What you should do | Format everything from the line containing "#### 2012-01-31_" down to the line containing "many fairy spawns." as a numbered list, skipping blank lines and leaving out the pictures.

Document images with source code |
**********
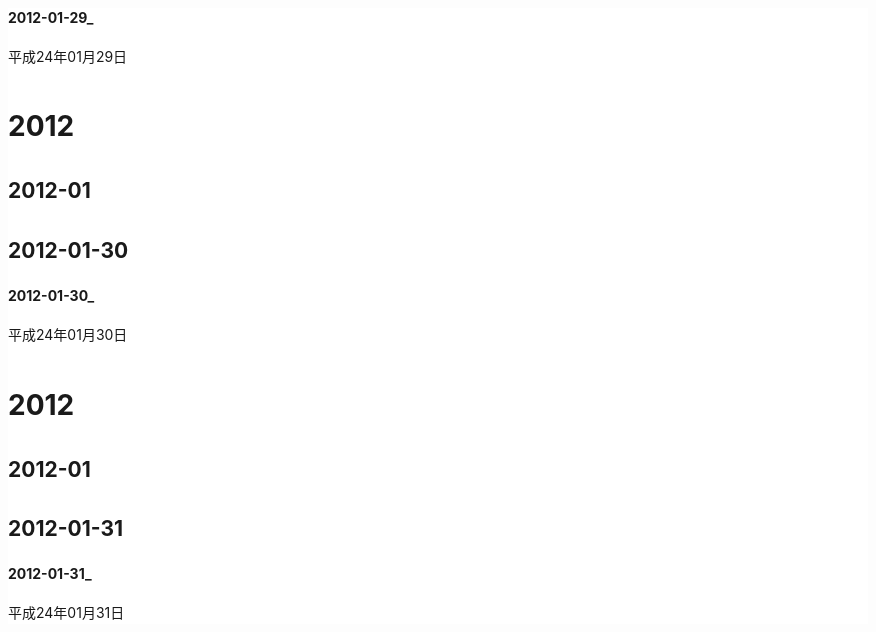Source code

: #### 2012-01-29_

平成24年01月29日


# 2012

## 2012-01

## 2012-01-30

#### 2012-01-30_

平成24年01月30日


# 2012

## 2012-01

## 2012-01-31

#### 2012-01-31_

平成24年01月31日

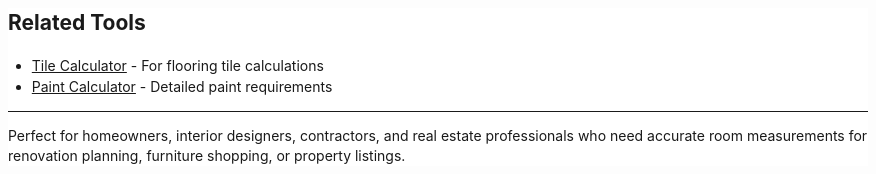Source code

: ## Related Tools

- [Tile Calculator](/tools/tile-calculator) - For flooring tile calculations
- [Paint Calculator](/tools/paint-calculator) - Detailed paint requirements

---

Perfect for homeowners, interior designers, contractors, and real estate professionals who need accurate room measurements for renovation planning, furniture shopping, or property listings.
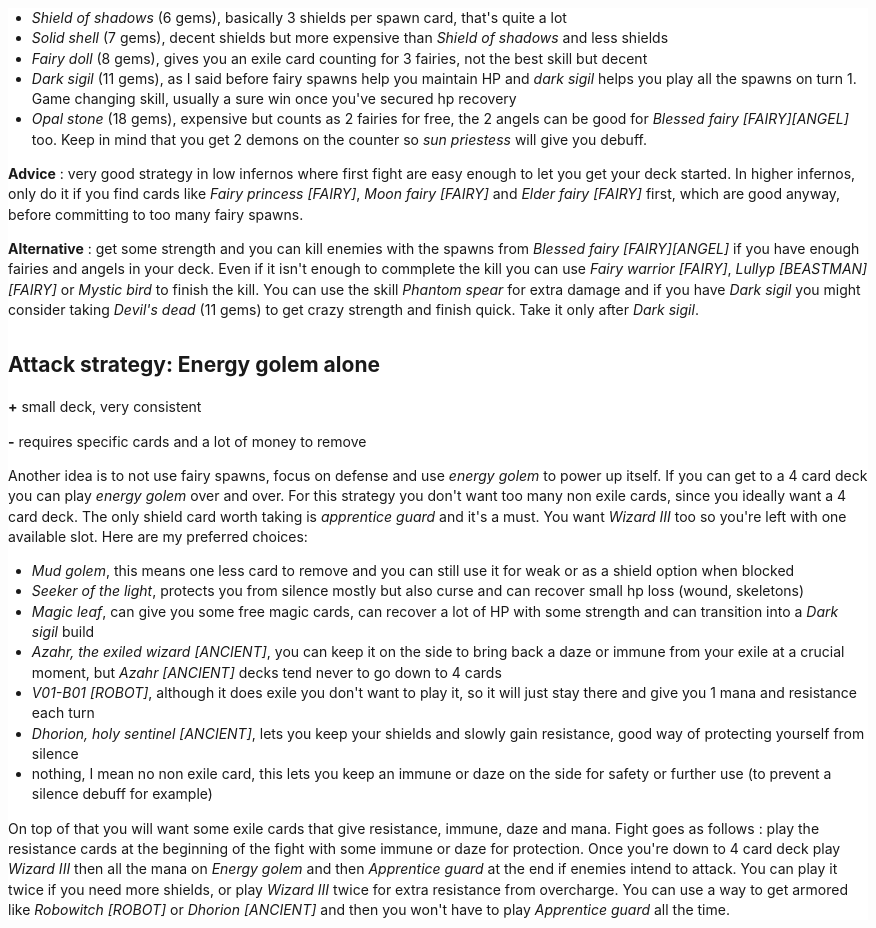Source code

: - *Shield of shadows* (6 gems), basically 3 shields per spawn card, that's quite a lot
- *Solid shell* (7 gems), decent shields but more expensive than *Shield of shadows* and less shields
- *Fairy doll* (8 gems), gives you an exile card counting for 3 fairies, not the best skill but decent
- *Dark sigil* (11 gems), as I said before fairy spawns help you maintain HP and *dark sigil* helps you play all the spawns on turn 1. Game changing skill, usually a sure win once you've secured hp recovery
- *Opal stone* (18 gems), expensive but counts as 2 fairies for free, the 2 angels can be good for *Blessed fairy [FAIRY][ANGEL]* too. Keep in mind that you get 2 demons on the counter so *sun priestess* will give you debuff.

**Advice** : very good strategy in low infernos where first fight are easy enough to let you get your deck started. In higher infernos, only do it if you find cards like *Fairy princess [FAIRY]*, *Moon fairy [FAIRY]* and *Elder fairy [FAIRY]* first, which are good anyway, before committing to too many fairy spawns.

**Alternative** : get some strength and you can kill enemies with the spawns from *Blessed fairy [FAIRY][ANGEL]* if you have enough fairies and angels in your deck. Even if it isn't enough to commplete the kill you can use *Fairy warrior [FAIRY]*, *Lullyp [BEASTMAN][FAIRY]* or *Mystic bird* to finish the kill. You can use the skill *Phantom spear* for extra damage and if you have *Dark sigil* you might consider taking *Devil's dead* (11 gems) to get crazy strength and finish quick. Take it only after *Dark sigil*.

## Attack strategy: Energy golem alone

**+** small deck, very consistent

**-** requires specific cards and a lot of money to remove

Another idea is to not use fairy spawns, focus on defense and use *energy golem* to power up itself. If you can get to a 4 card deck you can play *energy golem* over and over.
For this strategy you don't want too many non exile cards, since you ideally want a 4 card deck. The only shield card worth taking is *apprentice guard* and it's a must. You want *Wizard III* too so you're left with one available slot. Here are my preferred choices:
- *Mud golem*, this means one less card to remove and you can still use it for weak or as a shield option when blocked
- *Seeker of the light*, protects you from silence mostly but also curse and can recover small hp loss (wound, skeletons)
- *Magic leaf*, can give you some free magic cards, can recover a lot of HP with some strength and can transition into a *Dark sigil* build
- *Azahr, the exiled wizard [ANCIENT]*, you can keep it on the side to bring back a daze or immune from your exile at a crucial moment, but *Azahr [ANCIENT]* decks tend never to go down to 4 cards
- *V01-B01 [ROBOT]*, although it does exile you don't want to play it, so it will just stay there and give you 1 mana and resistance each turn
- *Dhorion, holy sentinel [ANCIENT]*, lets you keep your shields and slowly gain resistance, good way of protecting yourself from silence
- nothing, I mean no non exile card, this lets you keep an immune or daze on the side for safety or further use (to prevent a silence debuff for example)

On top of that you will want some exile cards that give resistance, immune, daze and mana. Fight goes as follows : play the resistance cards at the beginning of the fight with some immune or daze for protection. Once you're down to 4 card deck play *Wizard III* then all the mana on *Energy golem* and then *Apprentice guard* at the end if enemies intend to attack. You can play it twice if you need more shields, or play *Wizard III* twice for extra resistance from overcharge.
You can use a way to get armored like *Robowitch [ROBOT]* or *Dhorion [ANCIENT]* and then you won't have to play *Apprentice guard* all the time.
**********
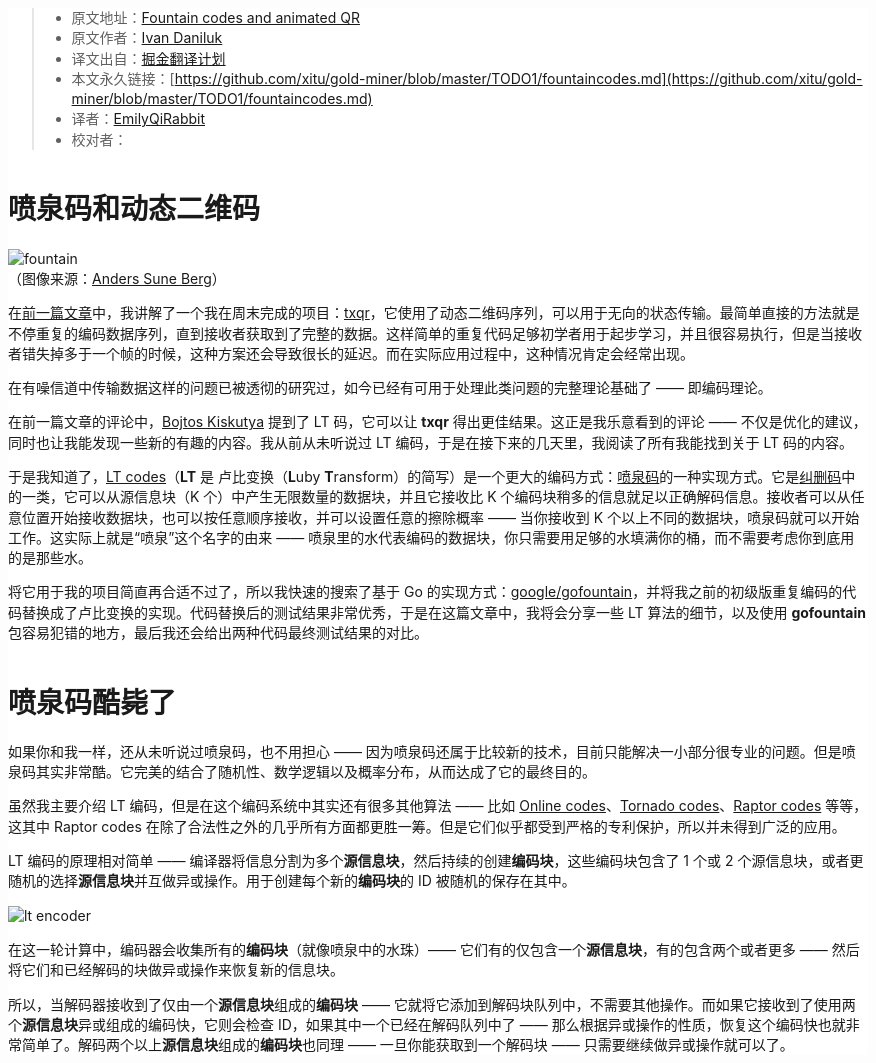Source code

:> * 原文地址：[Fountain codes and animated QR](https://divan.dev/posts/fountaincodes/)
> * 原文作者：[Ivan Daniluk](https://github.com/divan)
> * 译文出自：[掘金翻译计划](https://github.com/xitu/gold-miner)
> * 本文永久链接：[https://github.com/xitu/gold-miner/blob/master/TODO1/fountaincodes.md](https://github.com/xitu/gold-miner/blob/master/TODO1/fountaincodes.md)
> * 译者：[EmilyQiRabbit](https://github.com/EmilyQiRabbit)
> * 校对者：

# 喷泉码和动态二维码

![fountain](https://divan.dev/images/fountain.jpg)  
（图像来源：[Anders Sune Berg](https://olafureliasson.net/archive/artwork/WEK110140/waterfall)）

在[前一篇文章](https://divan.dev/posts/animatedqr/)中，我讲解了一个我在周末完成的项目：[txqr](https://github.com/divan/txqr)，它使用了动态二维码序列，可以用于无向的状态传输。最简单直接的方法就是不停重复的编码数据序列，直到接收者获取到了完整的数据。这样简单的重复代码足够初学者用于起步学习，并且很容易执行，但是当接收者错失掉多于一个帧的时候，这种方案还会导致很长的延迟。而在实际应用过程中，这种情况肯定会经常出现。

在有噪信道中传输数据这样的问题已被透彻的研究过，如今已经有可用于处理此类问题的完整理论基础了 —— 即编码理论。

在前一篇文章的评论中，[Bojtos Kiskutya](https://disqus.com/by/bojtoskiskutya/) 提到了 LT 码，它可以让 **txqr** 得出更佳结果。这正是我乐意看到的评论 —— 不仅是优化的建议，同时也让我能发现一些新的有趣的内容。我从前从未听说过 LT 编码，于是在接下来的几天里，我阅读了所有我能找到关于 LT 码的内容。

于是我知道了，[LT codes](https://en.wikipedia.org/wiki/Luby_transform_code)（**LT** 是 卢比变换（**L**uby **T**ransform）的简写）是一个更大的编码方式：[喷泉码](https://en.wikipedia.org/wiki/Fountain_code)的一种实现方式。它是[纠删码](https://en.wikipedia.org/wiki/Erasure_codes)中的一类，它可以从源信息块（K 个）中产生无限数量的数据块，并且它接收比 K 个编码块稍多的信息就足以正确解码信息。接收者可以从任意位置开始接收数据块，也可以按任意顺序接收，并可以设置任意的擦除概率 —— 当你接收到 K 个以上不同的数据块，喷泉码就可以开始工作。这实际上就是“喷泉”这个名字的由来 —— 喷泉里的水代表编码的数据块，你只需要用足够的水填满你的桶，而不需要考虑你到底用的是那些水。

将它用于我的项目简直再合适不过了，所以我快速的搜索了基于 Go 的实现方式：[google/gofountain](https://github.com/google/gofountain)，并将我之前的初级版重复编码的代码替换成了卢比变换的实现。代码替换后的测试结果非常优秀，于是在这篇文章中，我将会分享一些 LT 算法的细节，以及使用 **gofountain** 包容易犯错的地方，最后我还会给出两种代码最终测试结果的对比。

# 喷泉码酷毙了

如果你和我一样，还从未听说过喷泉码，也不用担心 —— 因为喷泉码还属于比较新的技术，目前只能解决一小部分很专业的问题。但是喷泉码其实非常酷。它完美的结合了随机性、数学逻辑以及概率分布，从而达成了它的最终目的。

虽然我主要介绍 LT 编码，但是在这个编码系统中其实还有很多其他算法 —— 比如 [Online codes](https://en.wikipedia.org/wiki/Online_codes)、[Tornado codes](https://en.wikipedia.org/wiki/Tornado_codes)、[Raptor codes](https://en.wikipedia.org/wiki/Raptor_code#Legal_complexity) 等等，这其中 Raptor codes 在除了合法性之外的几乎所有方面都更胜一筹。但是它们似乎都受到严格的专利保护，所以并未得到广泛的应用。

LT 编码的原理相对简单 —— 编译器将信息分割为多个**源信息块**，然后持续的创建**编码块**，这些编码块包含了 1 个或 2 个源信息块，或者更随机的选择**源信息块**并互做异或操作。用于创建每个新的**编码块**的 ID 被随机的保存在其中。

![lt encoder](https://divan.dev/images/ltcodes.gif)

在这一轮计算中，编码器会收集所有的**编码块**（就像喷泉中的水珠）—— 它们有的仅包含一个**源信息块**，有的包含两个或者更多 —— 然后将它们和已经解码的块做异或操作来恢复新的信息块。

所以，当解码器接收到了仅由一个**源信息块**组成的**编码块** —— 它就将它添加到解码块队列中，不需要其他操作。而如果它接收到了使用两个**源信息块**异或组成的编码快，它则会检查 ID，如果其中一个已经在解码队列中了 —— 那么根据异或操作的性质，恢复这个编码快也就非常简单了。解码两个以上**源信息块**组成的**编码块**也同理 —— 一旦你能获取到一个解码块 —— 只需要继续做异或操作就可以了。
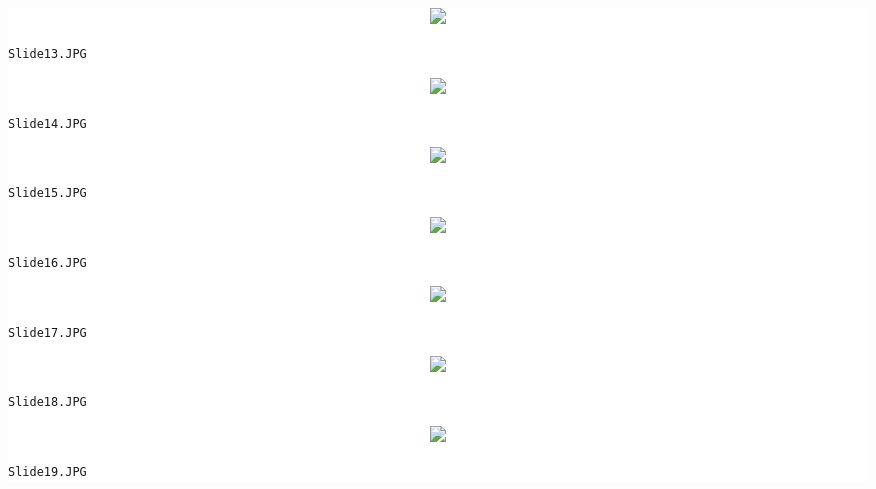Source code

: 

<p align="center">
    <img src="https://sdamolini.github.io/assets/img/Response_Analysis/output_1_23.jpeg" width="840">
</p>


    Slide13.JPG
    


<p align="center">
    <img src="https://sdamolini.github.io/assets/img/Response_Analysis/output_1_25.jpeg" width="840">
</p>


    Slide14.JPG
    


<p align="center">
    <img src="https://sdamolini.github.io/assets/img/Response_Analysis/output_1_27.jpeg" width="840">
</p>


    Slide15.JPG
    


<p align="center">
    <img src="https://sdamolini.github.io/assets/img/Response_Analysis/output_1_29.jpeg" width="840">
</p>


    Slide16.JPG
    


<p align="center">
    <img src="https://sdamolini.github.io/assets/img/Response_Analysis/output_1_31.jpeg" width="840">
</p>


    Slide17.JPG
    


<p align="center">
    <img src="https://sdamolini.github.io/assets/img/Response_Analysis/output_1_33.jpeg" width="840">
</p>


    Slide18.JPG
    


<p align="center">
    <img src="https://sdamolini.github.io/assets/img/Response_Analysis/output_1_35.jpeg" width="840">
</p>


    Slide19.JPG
**********
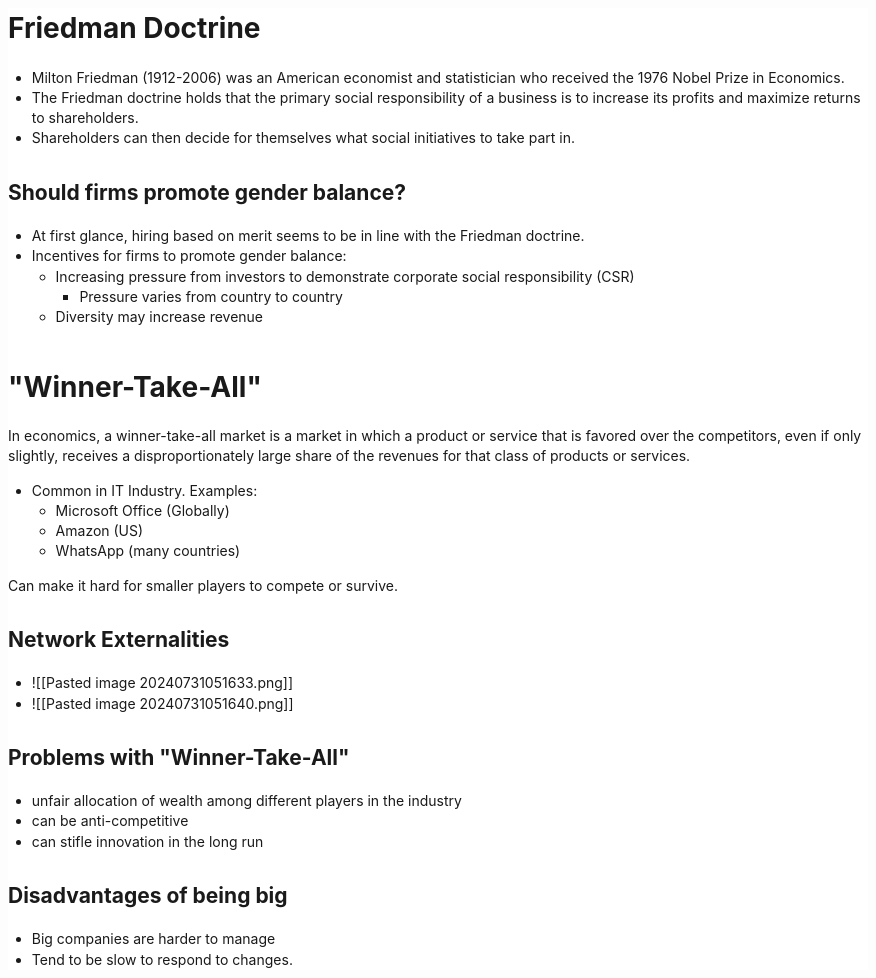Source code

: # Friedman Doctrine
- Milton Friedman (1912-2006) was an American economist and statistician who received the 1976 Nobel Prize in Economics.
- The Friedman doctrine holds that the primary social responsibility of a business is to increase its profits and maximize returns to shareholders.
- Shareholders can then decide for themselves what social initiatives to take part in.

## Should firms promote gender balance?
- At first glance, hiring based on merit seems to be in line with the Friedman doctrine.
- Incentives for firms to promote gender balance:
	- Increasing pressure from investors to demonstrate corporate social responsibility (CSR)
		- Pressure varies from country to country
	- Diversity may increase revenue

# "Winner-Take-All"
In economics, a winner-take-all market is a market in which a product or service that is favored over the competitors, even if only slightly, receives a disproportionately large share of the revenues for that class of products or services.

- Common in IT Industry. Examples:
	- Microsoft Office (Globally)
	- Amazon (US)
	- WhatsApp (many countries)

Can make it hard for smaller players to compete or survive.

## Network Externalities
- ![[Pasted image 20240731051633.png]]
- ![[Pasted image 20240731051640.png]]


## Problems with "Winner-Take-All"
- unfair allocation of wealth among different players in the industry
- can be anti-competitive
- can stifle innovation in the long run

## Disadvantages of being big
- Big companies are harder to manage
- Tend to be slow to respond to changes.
**********
Exercise solution |
1. #### 2012-01-31_
2. 平成24年01月31日
3. Source code
4. : ## Related Tools
5. - [Tile Calculator](/tools/tile-calculator) - For flooring tile calculations
6. - [Paint Calculator](/tools/paint-calculator) - Detailed paint requirements
7. ---
8. Perfect for homeowners, interior designers, contractors, and real estate professionals who need accurate room measurements for renovation planning, furniture shopping, or property listings.
9. Source code
10. : - *Shield of shadows* (6 gems), basically 3 shields per spawn card, that's quite a lot
11. - *Solid shell* (7 gems), decent shields but more expensive than *Shield of shadows* and less shields
12. - *Fairy doll* (8 gems), gives you an exile card counting for 3 fairies, not the best skill but decent
13. - *Dark sigil* (11 gems), as I said before fairy spawns help you maintain HP and *dark sigil* helps you play all the spawns on turn 1. Game changing skill, usually a sure win once you've secured hp recovery
14. - *Opal stone* (18 gems), expensive but counts as 2 fairies for free, the 2 angels can be good for *Blessed fairy [FAIRY][ANGEL]* too. Keep in mind that you get 2 demons on the counter so *sun priestess* will give you debuff.
15. **Advice** : very good strategy in low infernos where first fight are easy enough to let you get your deck started. In higher infernos, only do it if you find cards like *Fairy princess [FAIRY]*, *Moon fairy [FAIRY]* and *Elder fairy [FAIRY]* first, which are good anyway, before committing to too many fairy spawns.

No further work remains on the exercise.